## What is expected
Take the listing below and output it exactly, with no images.

--- Data supplied Enclosed Below ---

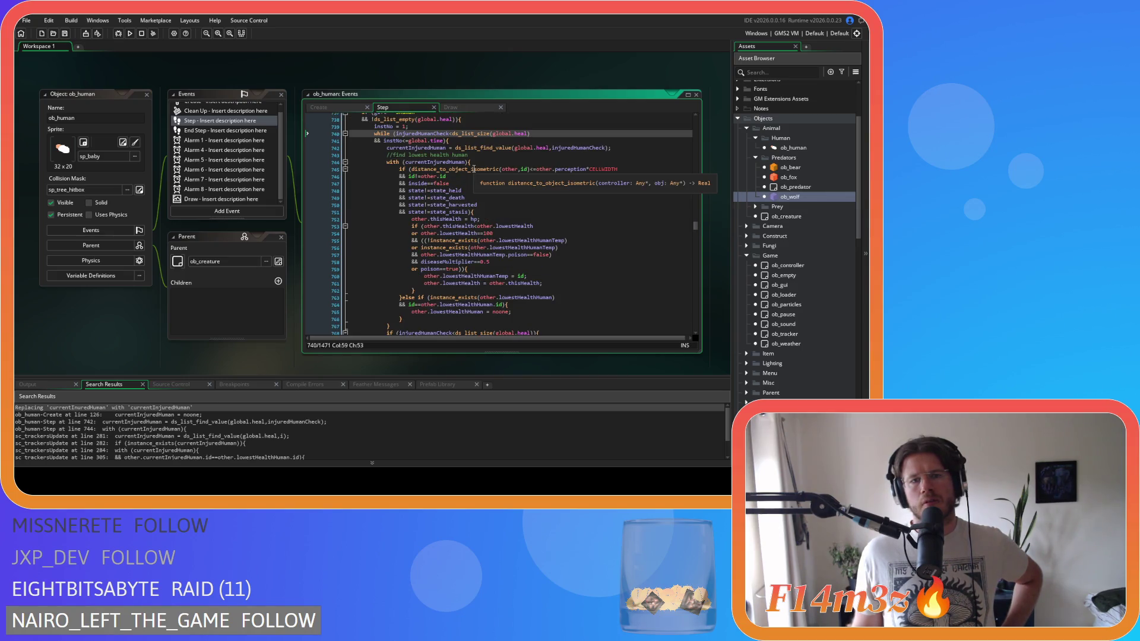
{"action": "scroll", "coordinate": [474, 168], "scroll_direction": "down", "scroll_amount": 3}
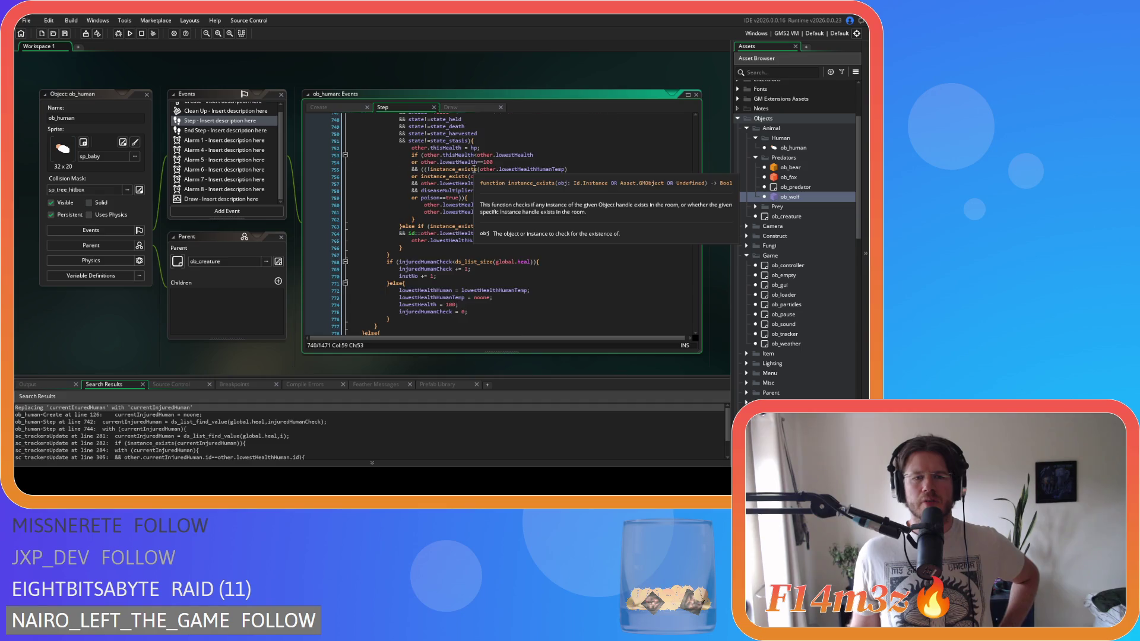
{"action": "scroll", "coordinate": [474, 169], "scroll_direction": "up", "scroll_amount": 4}
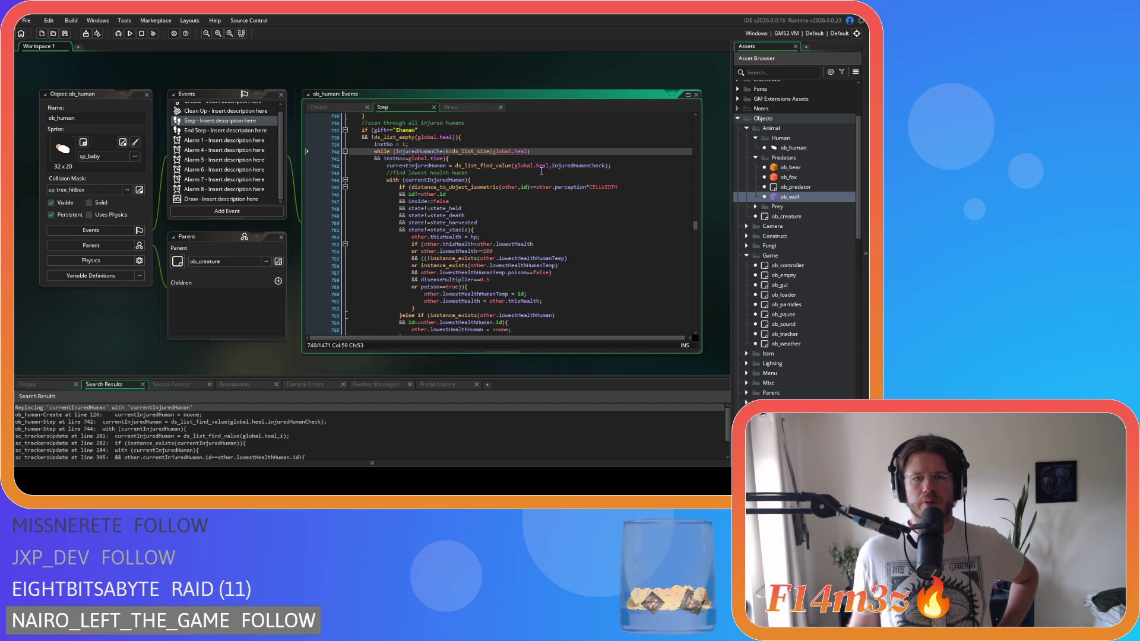
{"action": "left_click", "coordinate": [461, 159]}
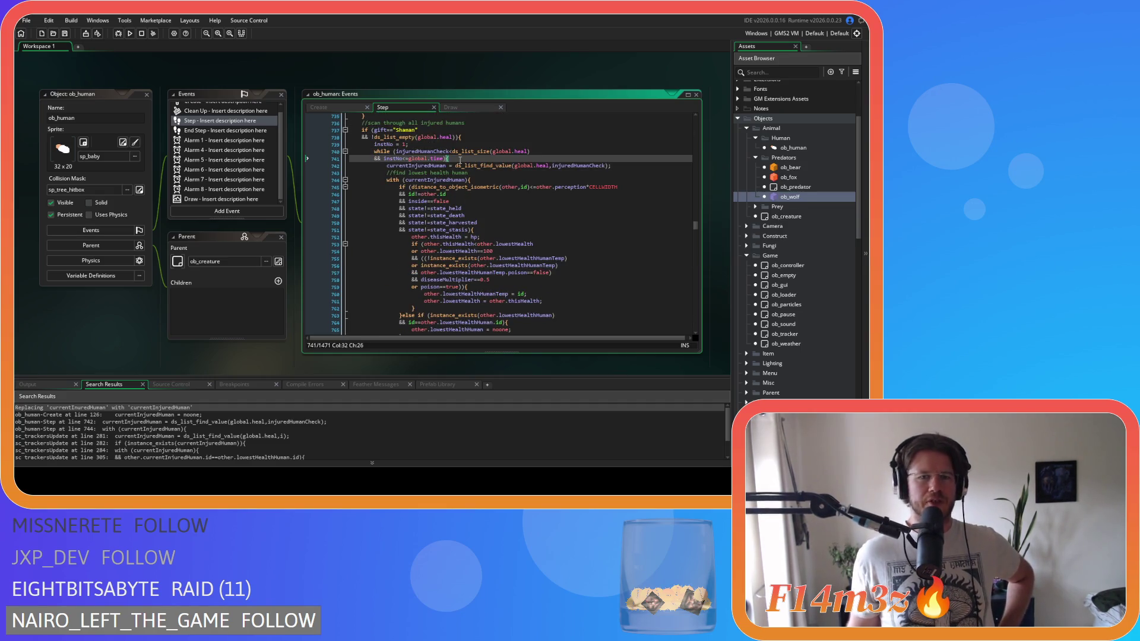
{"action": "scroll", "coordinate": [528, 212], "scroll_direction": "down", "scroll_amount": 6}
{"action": "scroll", "coordinate": [528, 211], "scroll_direction": "up", "scroll_amount": 3}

--- End of Enclosed Data supplied ---

## Answer
{"action": "scroll", "coordinate": [474, 168], "scroll_direction": "down", "scroll_amount": 3}
{"action": "scroll", "coordinate": [474, 169], "scroll_direction": "up", "scroll_amount": 4}
{"action": "left_click", "coordinate": [461, 159]}
{"action": "scroll", "coordinate": [528, 212], "scroll_direction": "down", "scroll_amount": 6}
{"action": "scroll", "coordinate": [528, 211], "scroll_direction": "up", "scroll_amount": 3}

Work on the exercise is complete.